WORK TO COMPLETE
From the transcript about giving back, please copy everything from "Sure. Yeah. No, it" down to "holds people accountable.", changing "accountable" to "responsible".

It’s not just saying, “We want to be the biggest company tomorrow.” It’s putting in things like the Bold BUILDERS Code. I see you guys do a lot of giving back. That’s a big part. It’s right there in your navigation on your homepage. I’m curious. I might as well skip down to this question. I’m curious. Share some ideas or some thoughts or some stories in general around giving back. I’d love to hear more about that. We don’t see that as prominent as it is on your website and in your culture.

Jay Myers:

Yeah. We just decided early on that if this company … There were a few tenets that we had to live by. It’s like if it’s not going to be a fun place to work, if we’re not going to be able to give back to our community around us, if we’re not going to be able to impact the lives of our employees, then why do it? Because, at the time, we all could’ve actually made more money by working somewhere else. We all had great jobs. It wasn’t like the story where we were in college eating macaroni and trying to start this. We all had wives and kids and were doing fine. So we had to have some values that if we’re going to do this, this is how we’re going to do it. Giving back to the community was really important to us, and I think it’s important for people to decide that early on. It’s an easy decision to make when you’re making a couple thousand bucks a month or whatever, but it’s a really hard decision to make when the numbers are high and early on.

Jay Myers:

So we kind of have this 1-1-1 pledge. We do a lot of stuff, but one of them was early on … It’s one percent of profits, one percent of people, and one percent of product. So what that means is one percent of our profit every year we donate. One percent of people is one percent of their time. It works out to 20 hours, roughly, per staff because there’s roughly 2000 working hours in the year. But 450 staff each volunteer 20 hours a year, that’s two and a half full days. We have a person who just coordinates volunteering because it’s a full-time job. People are building houses and they’re in soup kitchens and they’re painting park benches. It’s actually hard to sometimes find enough things to volunteer for. Then product is there’s a lot of charities that maybe need help with their website or with … Subscriptions are a big thing for us, and subscriptions also work for donations, recurring donations, so a lot of times charities want to accept recurring donations, and our software can do that, so that falls under the product category.

Jay Myers:

I just think the reason that you do business is to affect the lives of people around you. Sorry, I got to take a sip of water here.

Travis Mariea:

Sure. Yeah. No, it makes a lot of sense. I mean, it’s great, especially if … Yeah, you kind of make excuses where, “I’m so busy, we’ve got so much going on.” If you just put that 1-1-1 kind of pledge in place, then it holds people accountable.

Jay Myers:

And we didn’t invent that. That was Marc Benioff from Salesforce. They started that, and I remember he said the same thing. He started it early because he knew that once Salesforce grew, it would be hard to implement something like that, but he got it passed through the board early on, and that was an important thing to him. I remember seeing somewhere he challenged businesses to also take this 1-1-1 pledge. You can Google it. They’ve got a page dedicated to it, and you can sign that you’re doing it. They had some crazy stats. It was like if every business in America took this 1-1-1 pledge, the impact that it would have was enormous. Anyways, so, yeah, giving back is core to who we are.

RAW DATA
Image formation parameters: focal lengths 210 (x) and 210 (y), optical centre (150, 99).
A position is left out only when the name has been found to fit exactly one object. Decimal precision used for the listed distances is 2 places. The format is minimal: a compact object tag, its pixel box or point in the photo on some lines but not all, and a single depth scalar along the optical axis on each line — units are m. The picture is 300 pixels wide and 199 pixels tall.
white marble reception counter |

* * *

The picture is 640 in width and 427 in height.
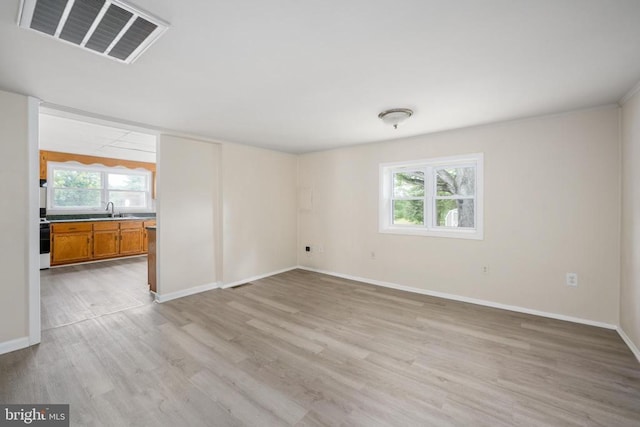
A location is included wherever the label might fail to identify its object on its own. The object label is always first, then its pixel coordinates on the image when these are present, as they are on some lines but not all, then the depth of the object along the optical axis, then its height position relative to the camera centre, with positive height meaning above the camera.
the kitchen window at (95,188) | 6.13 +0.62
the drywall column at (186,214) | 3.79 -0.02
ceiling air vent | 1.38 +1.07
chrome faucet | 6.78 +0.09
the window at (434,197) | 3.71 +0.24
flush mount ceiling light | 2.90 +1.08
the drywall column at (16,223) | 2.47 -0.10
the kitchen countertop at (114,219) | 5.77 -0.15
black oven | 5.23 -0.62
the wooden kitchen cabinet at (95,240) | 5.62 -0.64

ANSWER BOX
Sure. Yeah. No, it makes a lot of sense. I mean, it’s great, especially if … Yeah, you kind of make excuses where, “I’m so busy, we’ve got so much going on.” If you just put that 1-1-1 kind of pledge in place, then it holds people responsible.